Notes: (a) comprising 4 kelurahan (Selat Panjang Barat, Selat Panjang Kota, Selat Panjang Selatan and Selat Panjang Timur) - with 42,723 inhabitants altogether in 2023 - and 5 desa.
(b) including one kelurahan - Teluk Belitung - with 5,062 inhabitants in 2023.

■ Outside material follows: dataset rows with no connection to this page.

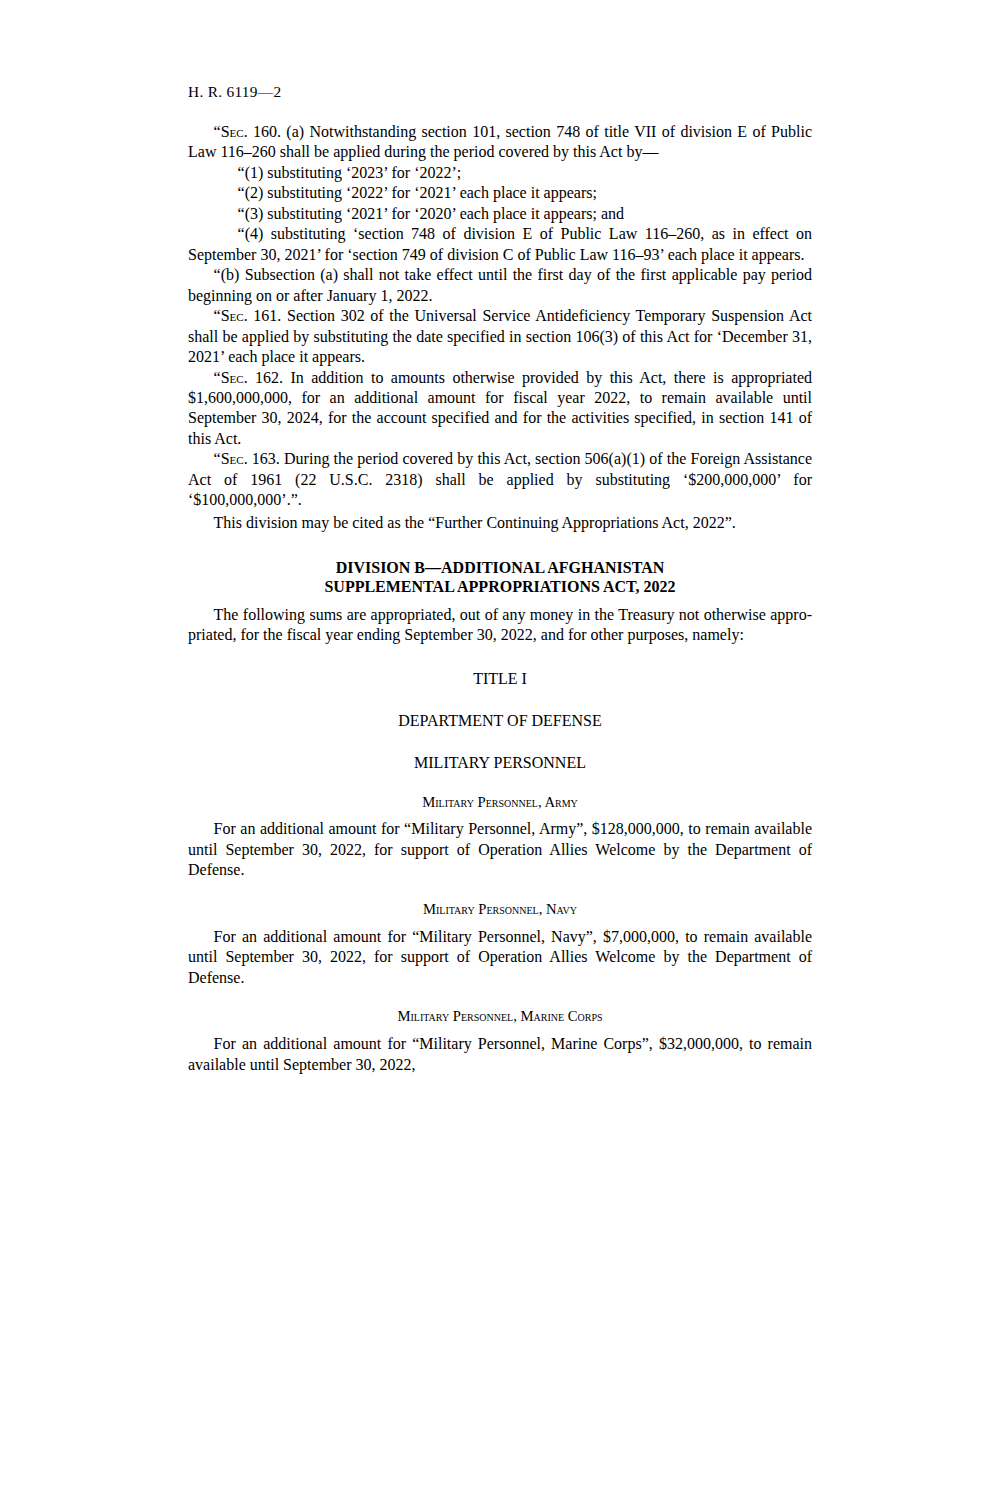H. R. 6119—2
“Sec. 160. (a) Notwithstanding section 101, section 748 of title VII of division E of Public Law 116–260 shall be applied during the period covered by this Act by—
“(1) substituting ‘2023’ for ‘2022’;
“(2) substituting ‘2022’ for ‘2021’ each place it appears;
“(3) substituting ‘2021’ for ‘2020’ each place it appears; and
“(4) substituting ‘section 748 of division E of Public Law 116–260, as in effect on September 30, 2021’ for ‘section 749 of division C of Public Law 116–93’ each place it appears.
“(b) Subsection (a) shall not take effect until the first day of the first applicable pay period beginning on or after January 1, 2022.
“Sec. 161. Section 302 of the Universal Service Antideficiency Temporary Suspension Act shall be applied by substituting the date specified in section 106(3) of this Act for ‘December 31, 2021’ each place it appears.
“Sec. 162. In addition to amounts otherwise provided by this Act, there is appropriated $1,600,000,000, for an additional amount for fiscal year 2022, to remain available until September 30, 2024, for the account specified and for the activities specified, in section 141 of this Act.
“Sec. 163. During the period covered by this Act, section 506(a)(1) of the Foreign Assistance Act of 1961 (22 U.S.C. 2318) shall be applied by substituting ‘$200,000,000’ for ‘$100,000,000’.”.
This division may be cited as the “Further Continuing Appropriations Act, 2022”.
DIVISION B—ADDITIONAL AFGHANISTANSUPPLEMENTAL APPROPRIATIONS ACT, 2022
The following sums are appropriated, out of any money in the Treasury not otherwise appropriated, for the fiscal year ending September 30, 2022, and for other purposes, namely:
TITLE I
DEPARTMENT OF DEFENSE
MILITARY PERSONNEL
Military Personnel, Army
For an additional amount for “Military Personnel, Army”, $128,000,000, to remain available until September 30, 2022, for support of Operation Allies Welcome by the Department of Defense.
Military Personnel, Navy
For an additional amount for “Military Personnel, Navy”, $7,000,000, to remain available until September 30, 2022, for support of Operation Allies Welcome by the Department of Defense.
Military Personnel, Marine Corps
For an additional amount for “Military Personnel, Marine Corps”, $32,000,000, to remain available until September 30, 2022,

The island of Tebing Tinggi comprises three districts - Tebing Tinggi itself in the centre of its north coast, Tebing Tinggi Barat in the west of the island and Tebing Tinggi Timur in the east. The island of Rangsang is also composed of three districts - Rangsang Barat in the west, Rangsang Pesisir in the centre (in spite of its name!) and Rangsang in the east (including smaller islands off its southeast end). Padang Island is composed of two districts - Tasik Putri Puyu in the north and Merbau in the south (note Merbau District is now entirely on Padang Island and does not contain any part of Merbau Island). Merbau Island (Pulau Merbau) is identical with the district of that name.